Their labor union report found a significantly large gap.

Starbucks keeps an image as an inclusive, efficient place to work, but a group of Black employees say they have faced racial discrimination and cite pay inequities compare to their white counterparts.

UNITE HERE, a labor union created to represent the airport’s service workers, released a report Wednesday (March 4) that revealed Black baristas for Starbucks at Houston’s George Bush Intercontinental Airport are paid significantly less than their white coworkers. 

The report found that the median pay for black baristas at HMSHost-operated Starbucks stores in the location was $2.84 less per hour than that of white baristas in 2019, compared to the national gap of $1.85.

“In 2019, the median wage paid to Black baristas was 86 percent of the median wage paid to white baristas across the 27 airports we studied,” the report reads.

And the Bush airport workers aren’t alone. A transgender barista at Orlando International Airport, told CBS News that a manager openly mocked him before customers, calling him “she” instead of “he.” HMSHost, which operates Starbucks stores at 27 U.S. airports, dismissed those claims.

“Pay is directly linked to their experience and time with our company. It grows as associates stay with us and take on new responsibilities,” the company said in a statement responding to the union’s claims. “Pay rates for union-represented associates have been negotiated and agreed upon by the union during the collective bargaining process.  Pay rates are not in any way determined by race or ethnicity.”
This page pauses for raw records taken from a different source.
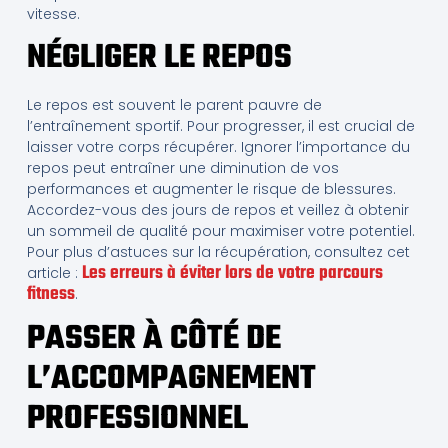
vitesse.
NÉGLIGER LE REPOS
Le repos est souvent le parent pauvre de
l’entraînement sportif. Pour progresser, il est crucial de
laisser votre corps récupérer. Ignorer l’importance du
repos peut entraîner une diminution de vos
performances et augmenter le risque de blessures.
Accordez-vous des jours de repos et veillez à obtenir
un sommeil de qualité pour maximiser votre potentiel.
Pour plus d’astuces sur la récupération, consultez cet
Les erreurs à éviter lors de votre parcours
article :
fitness
.
PASSER À CÔTÉ DE
L’ACCOMPAGNEMENT
PROFESSIONNEL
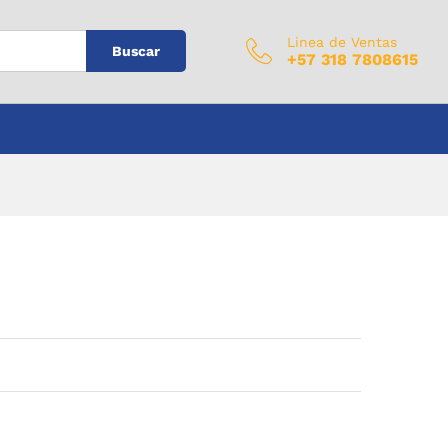
$
0
Añadir al carrito
IVA Incluido
Linea de Ventas
Buscar
+57 318 7808615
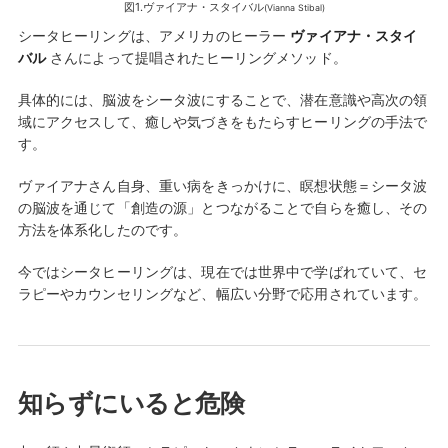
図1.ヴァイアナ・スタイバル
(Vianna Stibal)
シータヒーリングは、アメリカのヒーラー
ヴァイアナ・スタイ
バル
さんによって提唱されたヒーリングメソッド。
具体的には、脳波をシータ波にすることで、潜在意識や高次の領
域にアクセスして、癒しや気づきをもたらすヒーリングの手法で
す。
ヴァイアナさん自身、重い病をきっかけに、瞑想状態＝シータ波
の脳波を通じて「創造の源」とつながることで自らを癒し、その
方法を体系化したのです。
今ではシータヒーリングは、現在では世界中で学ばれていて、セ
ラピーやカウンセリングなど、幅広い分野で応用されています。
知らずにいると危険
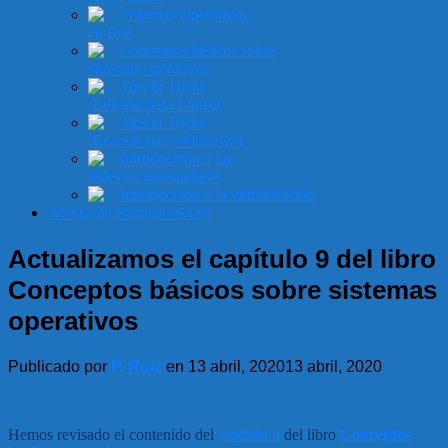
Sistemas Operativos
en Red
Conceptos básicos sobre
sistemas operativos
Tips & Tricks
(Edición para Linux)
Tips & Tricks
(Edición para Windows)
Introducción a las
redes de ordenadores
Introducción a la virtualización
Acerca de SomeBooks.es
Actualizamos el capítulo 9 del libro
Conceptos básicos sobre sistemas
operativos
Publicado por
P. Ruiz
en
13 abril, 2020
13 abril, 2020
Hemos revisado el contenido del
capítulo 9
del libro
Conceptos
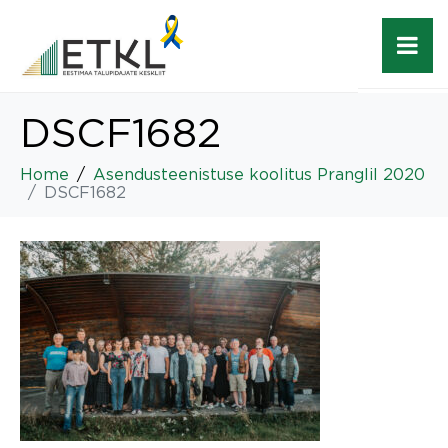
DSCF1682
Home
Asendusteenistuse koolitus Pranglil 2020
DSCF1682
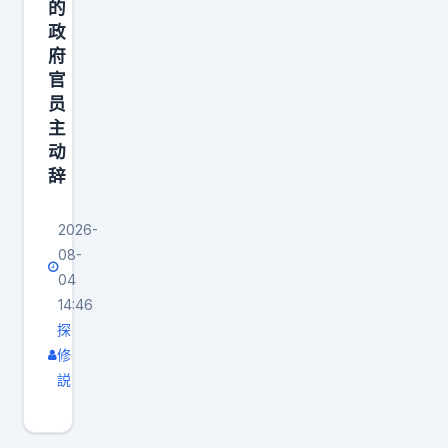
的
顾
政
一
府
切
官
直
员
接
主
动
升
辞
级
对
2026-
抗
08-
。
04
要
14:46
知
探
道
修
，
説
这
次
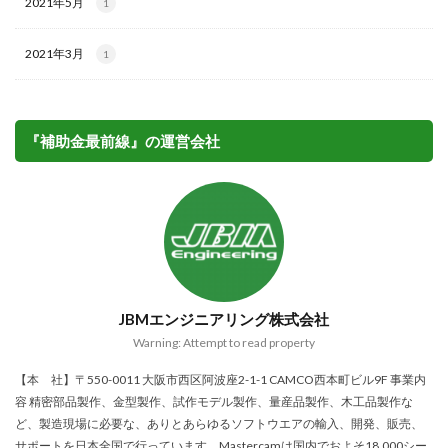
2021年5月
1
2021年3月
1
『補助金最前線』の運営会社
JBMエンジニアリング株式会社
Warning: Attempt to read property
【本 社】〒550-0011 大阪市西区阿波座2-1-1 CAMCO西本町ビル9F 事業内
容 精密部品製作、金型製作、試作モデル製作、量産品製作、木工品製作な
ど、製造現場に必要な、ありとあらゆるソフトウエアの輸入、開発、販売、
サポートを日本全国で行っています。Mastercamは国内でおよそ18,000シー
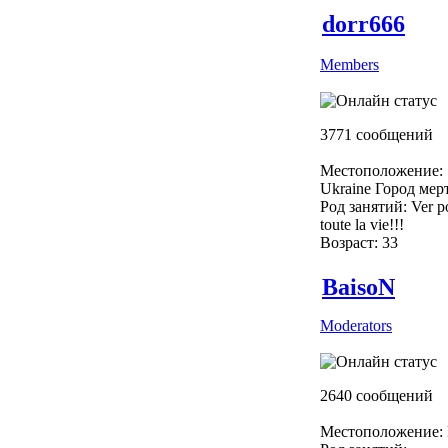
dorr666
Members
3771 сообщений
Местоположение:
Ukraine Город мер
Род занятий: Ver p
toute la vie!!!
Возраст: 33
BaisoN
Moderators
2640 сообщений
Местоположение: 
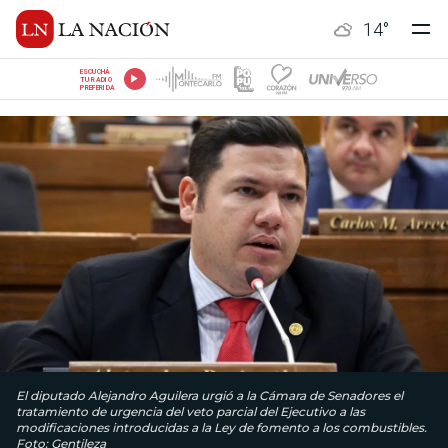
14
°
ESCUCHÁ
TU RADIO
PREFERIDA
El diputado Alejandro Aguilera urgió a la Cámara de Senadores el
tratamiento de urgencia del veto parcial del Ejecutivo a las
modificaciones introducidas a la Ley de fomento a los combustibles.
Foto: Gentileza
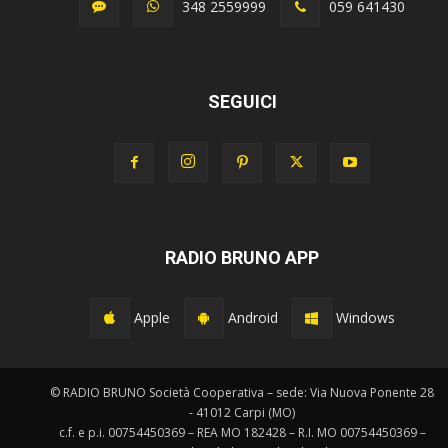
348 2559999
059 641430
SEGUICI
RADIO BRUNO APP
Apple
Android
Windows
© RADIO BRUNO Società Cooperativa – sede: Via Nuova Ponente 28
- 41012 Carpi (MO)
c.f. e p.i. 00754450369 – REA MO 182428 – R.I. MO 00754450369 –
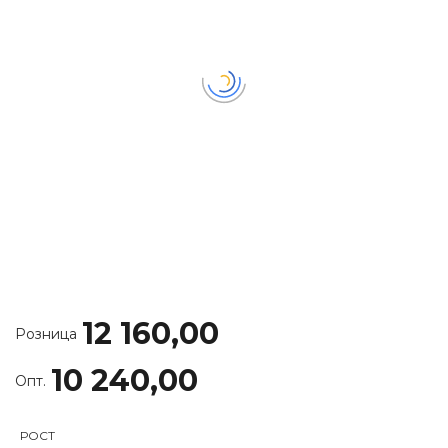
12 160,00
Розница
10 240,00
Опт.
РОСТ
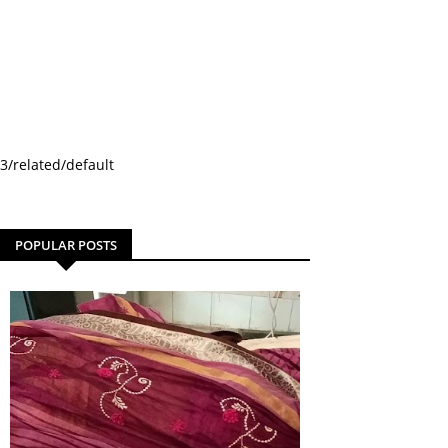
3/related/default
POPULAR POSTS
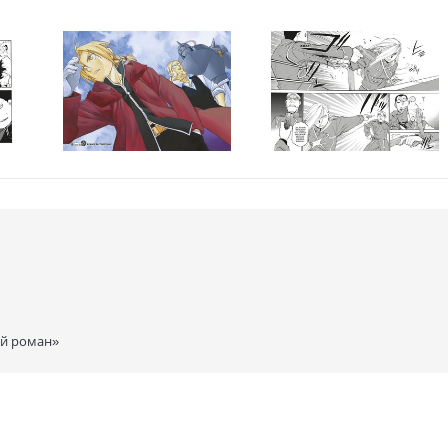
ий роман»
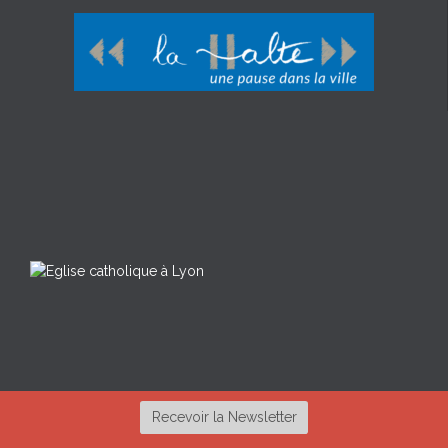
Recevoir la Newsletter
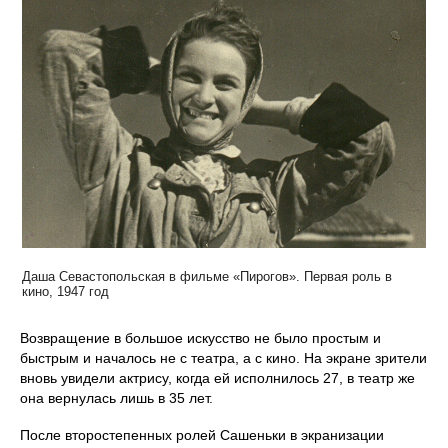
Даша Севастопольская в фильме «Пирогов». Первая роль в
кино, 1947 год
Возвращение в большое искусство не было простым и
быстрым и началось не с театра, а с кино. На экране зрители
вновь увидели актрису, когда ей исполнилось 27, в театр же
она вернулась лишь в 35 лет.
После второстепенных ролей Сашеньки в экранизации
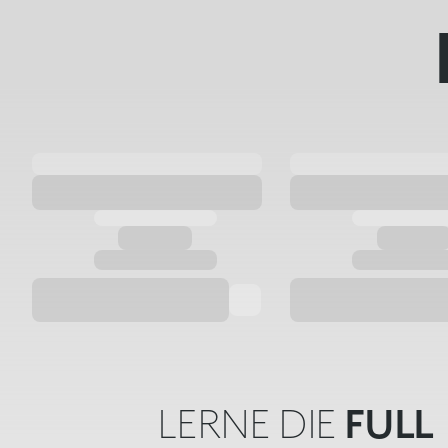
LERNE DIE
FULL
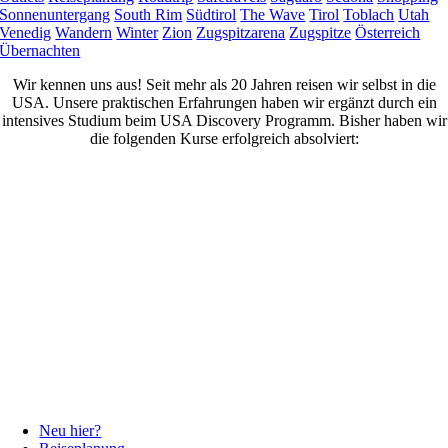
Sonnenuntergang
South Rim
Südtirol
The Wave
Tirol
Toblach
Utah
Venedig
Wandern
Winter
Zion
Zugspitzarena
Zugspitze
Österreich
Übernachten
Wir kennen uns aus! Seit mehr als 20 Jahren reisen wir selbst in die
USA. Unsere praktischen Erfahrungen haben wir ergänzt durch ein
intensives Studium beim USA Discovery Programm. Bisher haben wir
die folgenden Kurse erfolgreich absolviert:
Neu hier?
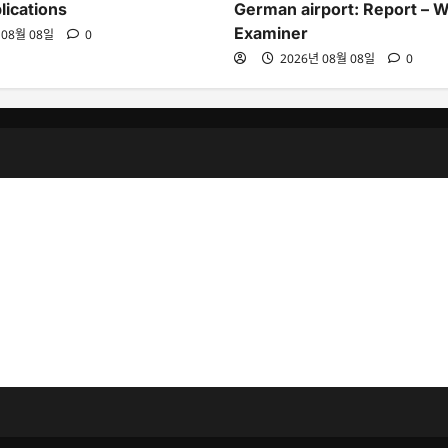
lications
German airport: Report – 
Examiner
 08월 08일
0
2026년 08월 08일
0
The report also claims that as Starbucks closed stores nationwide for racial sensitivity training in 2018 after an incident in which two Black men were put out of a store, airport locations remained open.
In the report’s survey, some HMSHost employees reported poverty, homelessness or an inability to pay their rent off what they make.

HMSHost said the UNITE HERE report is not an accurate representation of their company, but did not deny the reported wage gap. 

“It is disappointing that UNITE HERE has chosen to wage a public campaign critical of HMSHost after decades in which we have had a positive working relationship,” their statement read. 

According to Daily Mail, Starbucks has declined to comment on the report and has instead referred to the HMSHost statement. 

Moving forward, a number of advocacy groups including the National LGBTQ Task Force and African Communities Together are planning to call on Starbucks this week to demand that the issues raised by UNITE HERE are addressed by HMSHost, CBS News reports.